Plotting the data using a tighter range would be better, as it would give me a better chance to figure out the various values to within a couple of mm Hg. Here’s an example:
This still seems like it could be improved. We’ve traded a bunch of wasted space above the systolic readings for a bunch of wasted space between the systolic and diastolic values. In some situations, it’s good to see how a gap between two sets of values compares to the variation within a set, but I don’t see much use in it for this type of data.
This data could use a scale break. In effect, this means making two plots but arranging them into a single figure to take advantage of their common parts. Here’s one way to do it:
The scales of the two parts are the same, so the larger variation in systolic values is properly represented. We’ve just cut out the empty space between the systolic and diastolic and pushed them together.

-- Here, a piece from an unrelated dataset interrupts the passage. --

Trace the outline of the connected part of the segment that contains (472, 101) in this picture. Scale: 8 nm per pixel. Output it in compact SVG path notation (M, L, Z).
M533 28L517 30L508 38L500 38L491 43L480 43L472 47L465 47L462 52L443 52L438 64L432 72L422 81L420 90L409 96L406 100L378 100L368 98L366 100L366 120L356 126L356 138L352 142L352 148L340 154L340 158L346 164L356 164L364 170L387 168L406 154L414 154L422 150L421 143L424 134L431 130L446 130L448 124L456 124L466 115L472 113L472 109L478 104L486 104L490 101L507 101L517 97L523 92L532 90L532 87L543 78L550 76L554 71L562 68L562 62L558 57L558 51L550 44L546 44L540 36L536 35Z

William Cleveland, author of The Elements of Graphing Data, is not a fan of scale breaking:
Use scale breaking only when necessary. If a break cannot be avoided, use a full scale break. Do not connect numerical values on two sides of a break. Taking logs can cure the need for a break.

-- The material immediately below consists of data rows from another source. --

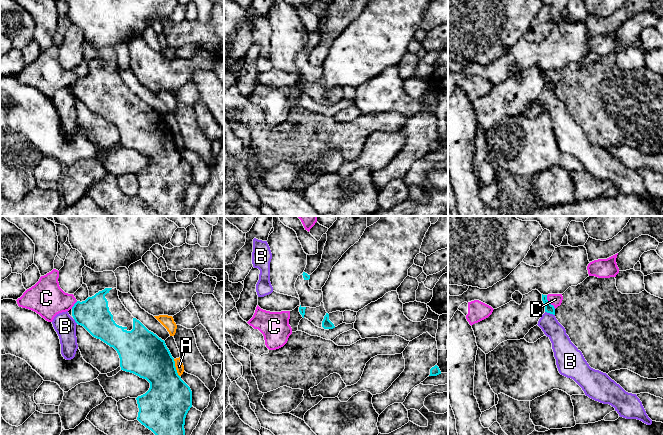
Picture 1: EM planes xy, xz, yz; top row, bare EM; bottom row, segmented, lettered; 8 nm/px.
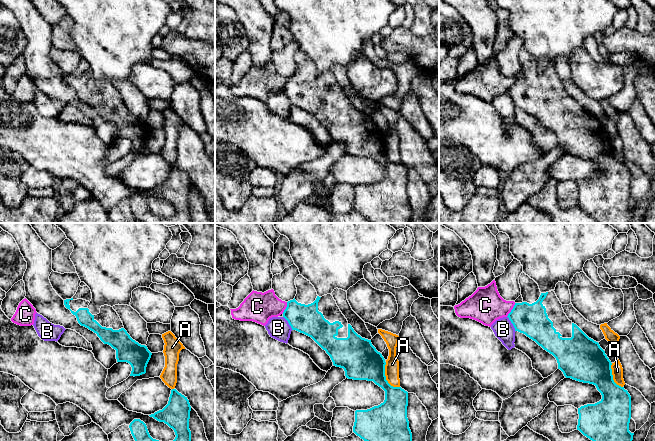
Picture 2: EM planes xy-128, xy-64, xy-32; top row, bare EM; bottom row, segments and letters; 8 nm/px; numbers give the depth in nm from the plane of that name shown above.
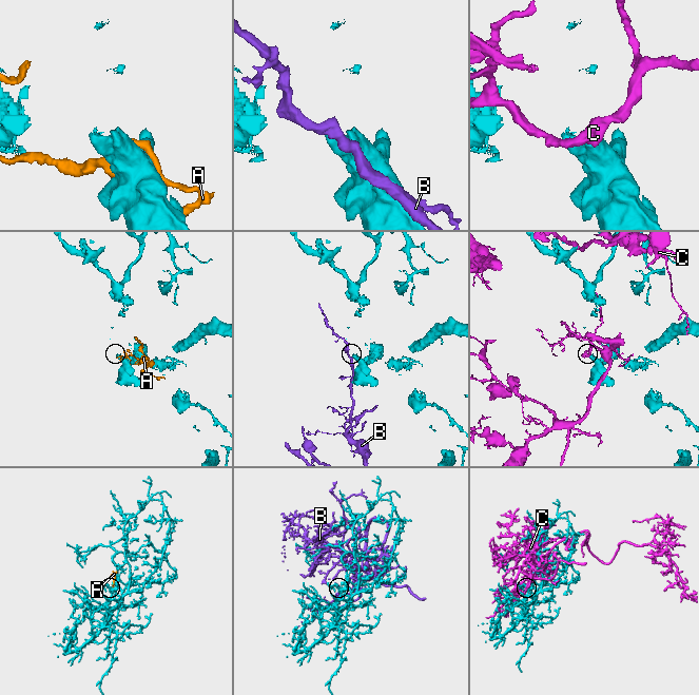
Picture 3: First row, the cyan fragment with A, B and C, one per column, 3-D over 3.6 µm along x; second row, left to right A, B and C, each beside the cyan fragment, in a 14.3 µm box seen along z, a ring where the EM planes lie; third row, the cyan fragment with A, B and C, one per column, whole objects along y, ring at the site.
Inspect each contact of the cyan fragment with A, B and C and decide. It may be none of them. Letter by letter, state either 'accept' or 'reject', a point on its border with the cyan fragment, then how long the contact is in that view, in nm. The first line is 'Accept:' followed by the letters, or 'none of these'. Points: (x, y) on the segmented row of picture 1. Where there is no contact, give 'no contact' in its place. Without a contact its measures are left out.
Accept: none of these
A: reject; contact xy (175, 368); length 150 nm
B: reject; contact yz (550, 313); length 90 nm
C: reject; contact yz (549, 302); length 130 nm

In this case, taking logs would make the cure worse than the disease, as it would make reading the values harder. If you’re wondering about the difference between full and partial breaks, a partial break is when an axis is broken by a wavy or zigzag line, like this:
Cleveland thinks partial breaks are too easy for readers to overlook. A full break is what we’ve done, so he may forgive what we’ve done.
Despite Cleveland’s admonitions, scale breaks can be effective and attractive. Here’s an example from Modern Timber Engineering by Scofield and O’Brien:
This gives the capacities of a type of wood connector under a variety of conditions. The graph is broken into three groups according to wood species, and what makes scale breaks useful here is that the plots would overlap and be impossible to read without the breaks. The authors could have make this three separate graphs, of course, but putting them together into a single figure emphasizes the interrelatedness of the data. And the curving gaps between the sections look really cool.
I’m not saying Apple should try curvy scale breaks in the Health app, but it wouldn’t take much to make the blood pressure graphs a lot more useful.